Índice
Introdução
O aluguel na Reforma Tributária é um dos temas que mais geram dúvidas entre empresas e proprietários de imóveis. Com a entrada em vigor do novo modelo tributário e o início da fase de transição, a tributação sobre receitas imobiliárias passa a ser analisada sob uma nova lógica, especialmente no contexto da tributação sobre o consumo.
Embora nem todas as operações de locação sofram mudança imediata, o aluguel na Reforma Tributária exige atenção redobrada quanto à incidência dos novos tributos, à natureza da operação e ao enquadramento do contribuinte.
O que é considerado aluguel no contexto tributário?

Antes de entender o impacto do aluguel na Reforma Tributária, é importante diferenciar os tipos de locação existentes:
- Locação de imóveis residenciais.
- Locação de imóveis comerciais.
- Locação de espaços em shopping centers.
- Aluguel de bens móveis.
- Arrendamento mercantil (leasing).
Vale mencionar que cada modalidade pode ter tratamento distinto conforme a regulamentação complementar da Reforma e o enquadramento fiscal do contribuinte.
Aluguel de imóveis: há incidência dos novos tributos?
Para entender como o aluguel na Reforma Tributária é tratado, é necessário separar as situações em que o locador é pessoa física daquelas em que a atividade é exercida por pessoa jurídica. Pois o enquadramento influencia diretamente a forma de tributação.

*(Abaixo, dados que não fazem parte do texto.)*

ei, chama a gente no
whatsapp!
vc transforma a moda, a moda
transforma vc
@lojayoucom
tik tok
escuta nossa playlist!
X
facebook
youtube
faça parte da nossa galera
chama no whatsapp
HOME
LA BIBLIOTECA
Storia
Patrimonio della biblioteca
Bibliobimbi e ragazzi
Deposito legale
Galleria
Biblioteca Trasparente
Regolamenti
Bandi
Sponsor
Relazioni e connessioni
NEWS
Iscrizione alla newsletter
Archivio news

Pessoa física proprietária
No caso de pessoa física que aluga imóvel próprio, a tributação continua vinculada ao Imposto de Renda, conforme as regras vigentes. Em regra, não há incidência direta dos tributos sobre consumo criados pela Reforma.

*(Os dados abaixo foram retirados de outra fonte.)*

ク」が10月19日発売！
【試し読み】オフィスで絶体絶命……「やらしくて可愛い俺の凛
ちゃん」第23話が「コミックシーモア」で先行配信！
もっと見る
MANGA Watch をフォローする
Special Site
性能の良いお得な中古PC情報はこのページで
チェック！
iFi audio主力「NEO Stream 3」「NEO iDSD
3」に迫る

Porém, ao analisar o aluguel na Reforma Tributária, é fundamental acompanhar possíveis ajustes legislativos futuros, principalmente em relação à habitualidade ou estrutura empresarial envolvida.
Pessoa jurídica locadora
Quando a locação é realizada por pessoa jurídica, o cenário exige análise mais detalhada. Dependendo do modelo adotado e da atividade exercida, pode haver enquadramento dentro das regras do novo sistema sobre bens e serviços.
O aluguel na Reforma Tributária, nesse contexto, pode sofrer impactos na forma de apuração e na possibilidade de aproveitamento de créditos.
Locação comercial e os reflexos no custo das empresas
Quando a locação envolve imóveis comerciais, os impactos deixam de ser apenas fiscais e passam a afetar diretamente a estrutura de custos das empresas locatárias e locadoras.
Impacto para quem paga o aluguel
As empresas que alugam imóveis comerciais precisam avaliar como o aluguel na Reforma Tributária afeta seus custos operacionais. Caso haja incidência de novos tributos na cadeia, isso pode:
- Alterar o valor final do contrato.
- Impactar a formação de preços.
- Influenciar o fluxo de caixa.
- Modificar estratégias de negociação contratual.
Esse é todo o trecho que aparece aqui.